Lines from the beginning of the material below through the line that has "If you sense" are to be reproduced exactly, but pictures are not.

Segment Open

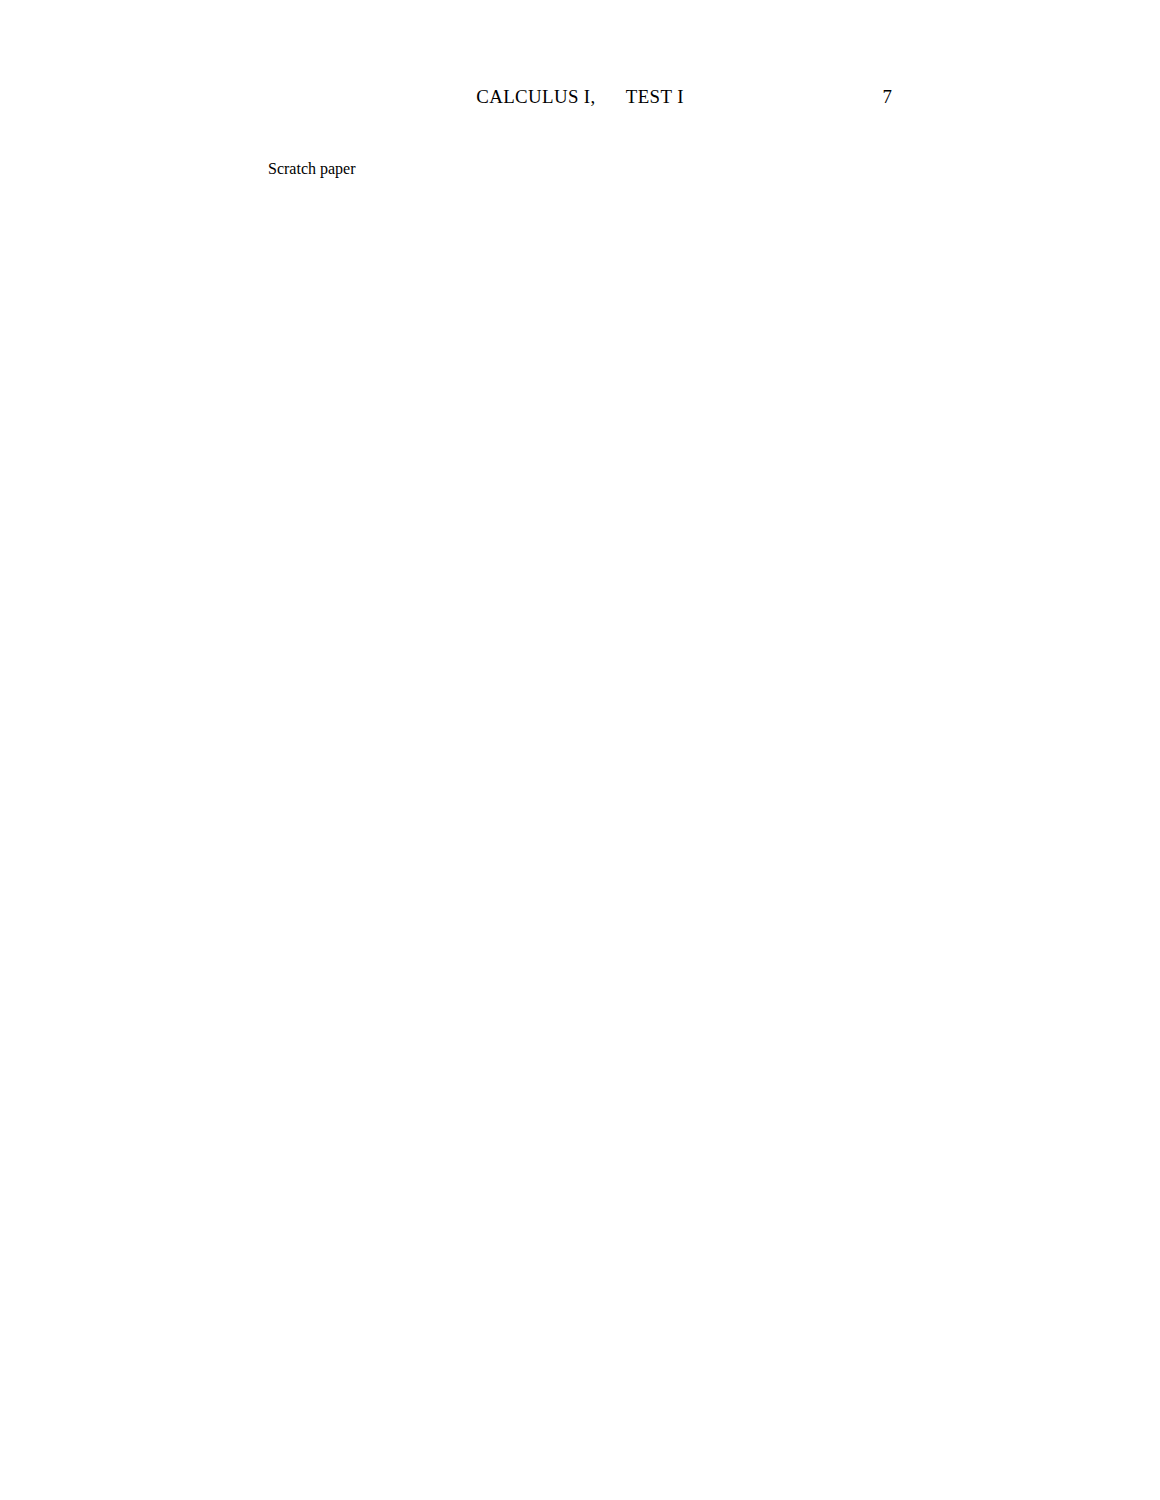CALCULUS I, TEST I
7
Scratch paper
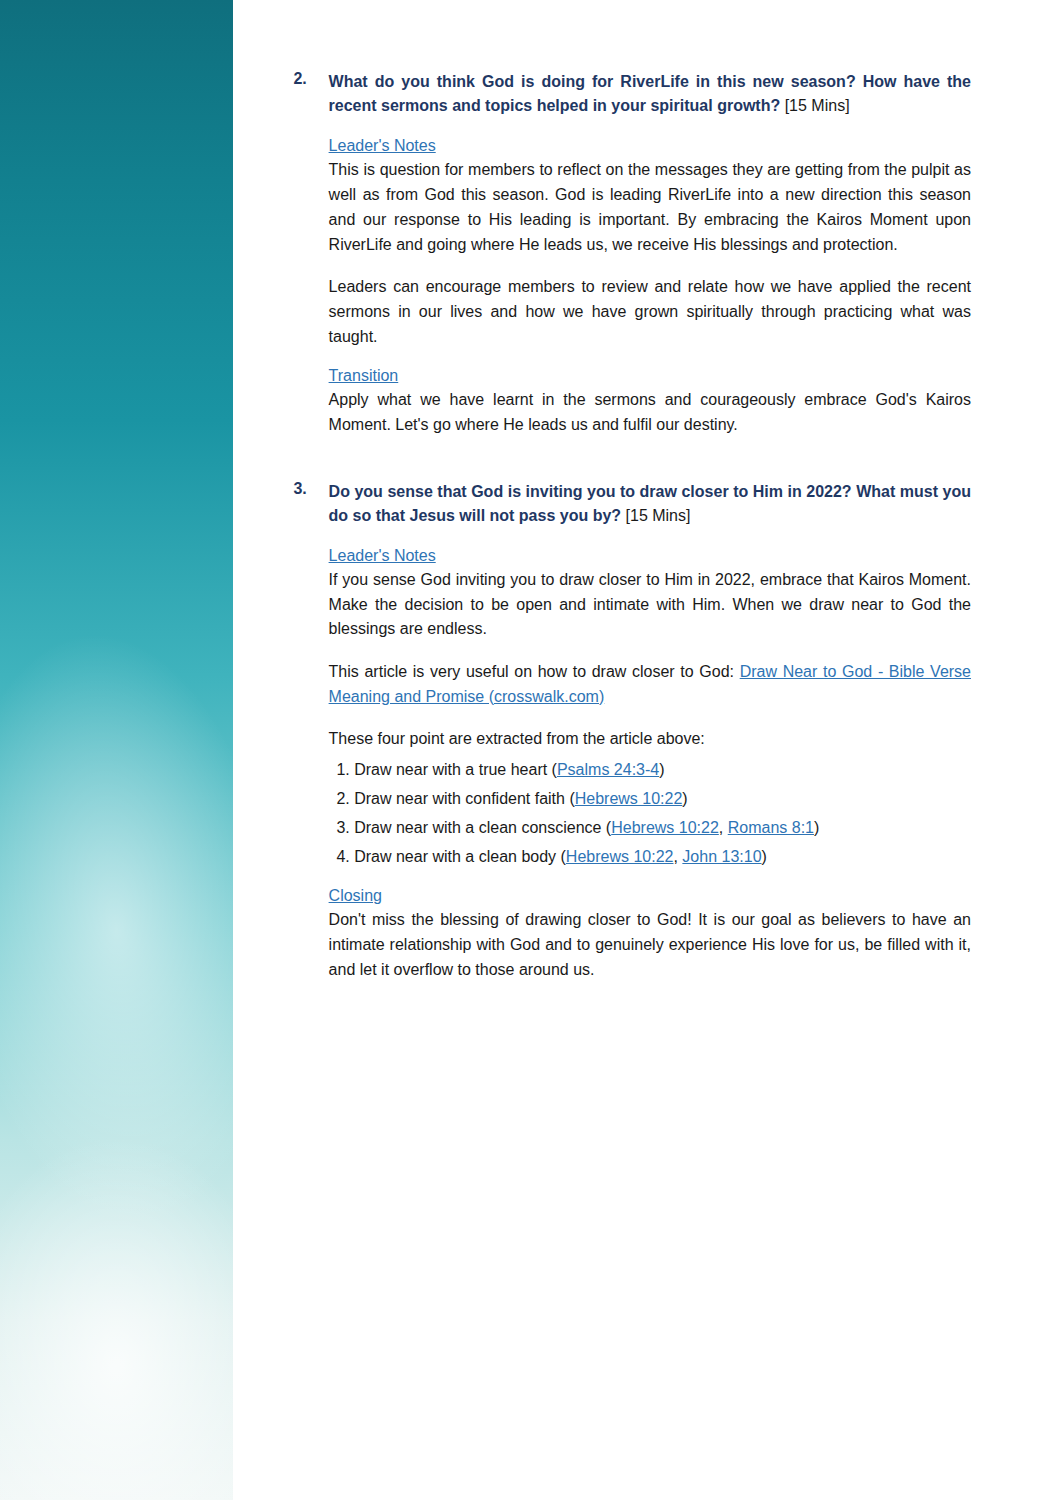What do you think God is doing for RiverLife in this new season? How have the recent sermons and topics helped in your spiritual growth? [15 Mins]
Leader's Notes
This is question for members to reflect on the messages they are getting from the pulpit as well as from God this season. God is leading RiverLife into a new direction this season and our response to His leading is important. By embracing the Kairos Moment upon RiverLife and going where He leads us, we receive His blessings and protection.
Leaders can encourage members to review and relate how we have applied the recent sermons in our lives and how we have grown spiritually through practicing what was taught.
Transition
Apply what we have learnt in the sermons and courageously embrace God's Kairos Moment. Let's go where He leads us and fulfil our destiny.
Do you sense that God is inviting you to draw closer to Him in 2022? What must you do so that Jesus will not pass you by? [15 Mins]
Leader's Notes
If you sense God inviting you to draw closer to Him in 2022, embrace that Kairos Moment. Make the decision to be open and intimate with Him. When we draw near to God the blessings are endless.
This article is very useful on how to draw closer to God: Draw Near to God - Bible Verse Meaning and Promise (crosswalk.com)
These four point are extracted from the article above:
Draw near with a true heart (Psalms 24:3-4)
Draw near with confident faith (Hebrews 10:22)
Draw near with a clean conscience (Hebrews 10:22, Romans 8:1)
Draw near with a clean body (Hebrews 10:22, John 13:10)
Closing
Don't miss the blessing of drawing closer to God! It is our goal as believers to have an intimate relationship with God and to genuinely experience His love for us, be filled with it, and let it overflow to those around us.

Segment Closed

## ANSWER BOX
CALCULUS I, TEST I
7
Scratch paper
What do you think God is doing for RiverLife in this new season? How have the recent sermons and topics helped in your spiritual growth? [15 Mins]
Leader's Notes
This is question for members to reflect on the messages they are getting from the pulpit as well as from God this season. God is leading RiverLife into a new direction this season and our response to His leading is important. By embracing the Kairos Moment upon RiverLife and going where He leads us, we receive His blessings and protection.
Leaders can encourage members to review and relate how we have applied the recent sermons in our lives and how we have grown spiritually through practicing what was taught.
Transition
Apply what we have learnt in the sermons and courageously embrace God's Kairos Moment. Let's go where He leads us and fulfil our destiny.
Do you sense that God is inviting you to draw closer to Him in 2022? What must you do so that Jesus will not pass you by? [15 Mins]
Leader's Notes
If you sense God inviting you to draw closer to Him in 2022, embrace that Kairos Moment. Make the decision to be open and intimate with Him. When we draw near to God the blessings are endless.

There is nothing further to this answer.